DATA Block Start

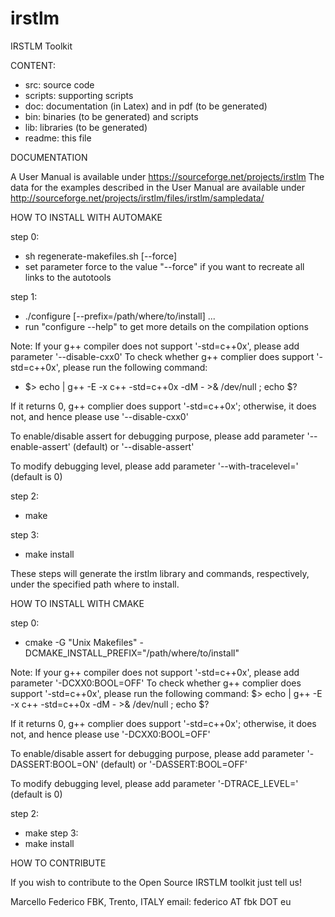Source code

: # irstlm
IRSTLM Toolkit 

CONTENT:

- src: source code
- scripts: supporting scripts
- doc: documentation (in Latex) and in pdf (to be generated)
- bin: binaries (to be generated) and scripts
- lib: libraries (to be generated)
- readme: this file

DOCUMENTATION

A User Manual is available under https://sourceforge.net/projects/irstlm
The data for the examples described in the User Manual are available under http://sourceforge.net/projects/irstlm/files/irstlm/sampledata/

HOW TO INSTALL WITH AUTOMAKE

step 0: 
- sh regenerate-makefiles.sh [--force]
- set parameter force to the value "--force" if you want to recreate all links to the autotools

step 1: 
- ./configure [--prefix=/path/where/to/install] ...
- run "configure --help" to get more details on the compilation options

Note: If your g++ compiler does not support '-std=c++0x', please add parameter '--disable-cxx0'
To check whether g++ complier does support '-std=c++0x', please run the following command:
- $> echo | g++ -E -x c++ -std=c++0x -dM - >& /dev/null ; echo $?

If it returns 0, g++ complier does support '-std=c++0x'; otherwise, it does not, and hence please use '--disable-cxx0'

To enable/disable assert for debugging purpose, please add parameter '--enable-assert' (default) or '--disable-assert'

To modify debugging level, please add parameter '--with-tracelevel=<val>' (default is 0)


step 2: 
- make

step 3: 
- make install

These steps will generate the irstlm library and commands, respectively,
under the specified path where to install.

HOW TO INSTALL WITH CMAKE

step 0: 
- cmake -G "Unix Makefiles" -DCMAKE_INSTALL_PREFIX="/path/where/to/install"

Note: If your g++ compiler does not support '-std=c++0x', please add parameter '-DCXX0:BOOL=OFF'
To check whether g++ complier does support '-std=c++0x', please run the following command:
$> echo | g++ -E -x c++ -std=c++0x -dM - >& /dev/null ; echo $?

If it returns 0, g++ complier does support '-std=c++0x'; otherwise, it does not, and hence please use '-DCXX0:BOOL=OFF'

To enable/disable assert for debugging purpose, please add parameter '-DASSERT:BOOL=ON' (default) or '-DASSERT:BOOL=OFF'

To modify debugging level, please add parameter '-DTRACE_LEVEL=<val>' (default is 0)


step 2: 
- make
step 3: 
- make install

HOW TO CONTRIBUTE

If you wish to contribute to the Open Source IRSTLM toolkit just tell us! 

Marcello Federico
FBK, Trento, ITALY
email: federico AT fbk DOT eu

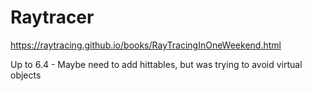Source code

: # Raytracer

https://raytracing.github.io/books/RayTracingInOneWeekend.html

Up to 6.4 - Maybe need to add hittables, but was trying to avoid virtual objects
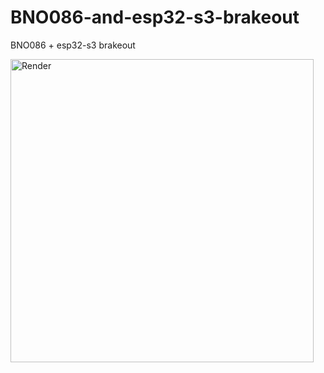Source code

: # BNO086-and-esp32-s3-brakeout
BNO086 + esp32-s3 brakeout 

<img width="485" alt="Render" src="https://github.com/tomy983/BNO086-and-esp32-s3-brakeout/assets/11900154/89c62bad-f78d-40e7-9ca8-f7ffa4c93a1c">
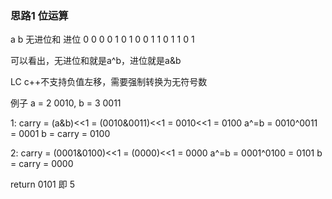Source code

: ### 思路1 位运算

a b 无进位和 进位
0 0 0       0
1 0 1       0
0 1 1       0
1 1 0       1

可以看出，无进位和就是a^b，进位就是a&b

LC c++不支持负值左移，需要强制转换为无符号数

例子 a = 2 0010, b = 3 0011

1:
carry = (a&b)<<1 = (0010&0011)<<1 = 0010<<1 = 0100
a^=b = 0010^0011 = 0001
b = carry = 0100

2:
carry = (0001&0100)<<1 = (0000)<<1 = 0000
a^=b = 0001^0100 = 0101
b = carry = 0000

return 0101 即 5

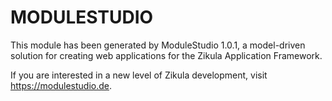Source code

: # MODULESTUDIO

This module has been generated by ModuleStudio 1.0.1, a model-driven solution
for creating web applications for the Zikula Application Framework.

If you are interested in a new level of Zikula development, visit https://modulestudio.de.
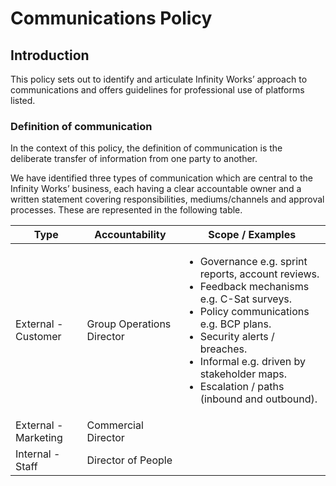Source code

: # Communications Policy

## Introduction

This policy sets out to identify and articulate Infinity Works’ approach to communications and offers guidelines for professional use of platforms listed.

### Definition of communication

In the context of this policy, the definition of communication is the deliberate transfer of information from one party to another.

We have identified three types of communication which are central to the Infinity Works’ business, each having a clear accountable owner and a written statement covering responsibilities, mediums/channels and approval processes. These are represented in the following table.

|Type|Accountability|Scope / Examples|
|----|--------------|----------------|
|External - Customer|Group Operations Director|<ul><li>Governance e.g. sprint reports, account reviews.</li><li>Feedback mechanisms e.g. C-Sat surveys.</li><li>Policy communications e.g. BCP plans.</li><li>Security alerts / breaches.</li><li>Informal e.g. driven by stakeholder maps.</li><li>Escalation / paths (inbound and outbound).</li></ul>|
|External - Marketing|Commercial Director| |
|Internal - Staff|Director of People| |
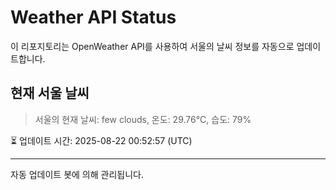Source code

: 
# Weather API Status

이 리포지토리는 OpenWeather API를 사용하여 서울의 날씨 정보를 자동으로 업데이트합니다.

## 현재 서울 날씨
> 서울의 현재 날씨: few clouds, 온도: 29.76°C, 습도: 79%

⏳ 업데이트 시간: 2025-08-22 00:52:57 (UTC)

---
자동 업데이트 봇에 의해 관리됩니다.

DATA Block End
DATA Block Start

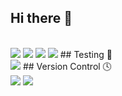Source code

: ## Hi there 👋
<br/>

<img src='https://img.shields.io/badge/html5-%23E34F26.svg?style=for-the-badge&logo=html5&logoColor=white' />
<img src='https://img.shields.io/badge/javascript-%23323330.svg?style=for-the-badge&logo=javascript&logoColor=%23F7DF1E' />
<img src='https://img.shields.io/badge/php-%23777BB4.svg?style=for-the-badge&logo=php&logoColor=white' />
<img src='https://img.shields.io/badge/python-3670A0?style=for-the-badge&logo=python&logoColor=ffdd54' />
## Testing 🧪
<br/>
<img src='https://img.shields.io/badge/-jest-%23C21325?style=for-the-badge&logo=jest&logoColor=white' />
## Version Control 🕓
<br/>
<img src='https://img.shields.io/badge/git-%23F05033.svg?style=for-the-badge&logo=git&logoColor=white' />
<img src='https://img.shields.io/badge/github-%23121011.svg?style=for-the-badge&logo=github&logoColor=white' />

DATA Block End

THE PROBLEM - When the line with "# Weather API Status" is reached in the data above, begin copying, and stop after the line with "자동 업데이트 봇에 의해 관리됩니다."; copy each line exactly, both ends included.

WRITTEN ANSWER -
# Weather API Status

이 리포지토리는 OpenWeather API를 사용하여 서울의 날씨 정보를 자동으로 업데이트합니다.

## 현재 서울 날씨
> 서울의 현재 날씨: few clouds, 온도: 29.76°C, 습도: 79%

⏳ 업데이트 시간: 2025-08-22 00:52:57 (UTC)

---
자동 업데이트 봇에 의해 관리됩니다.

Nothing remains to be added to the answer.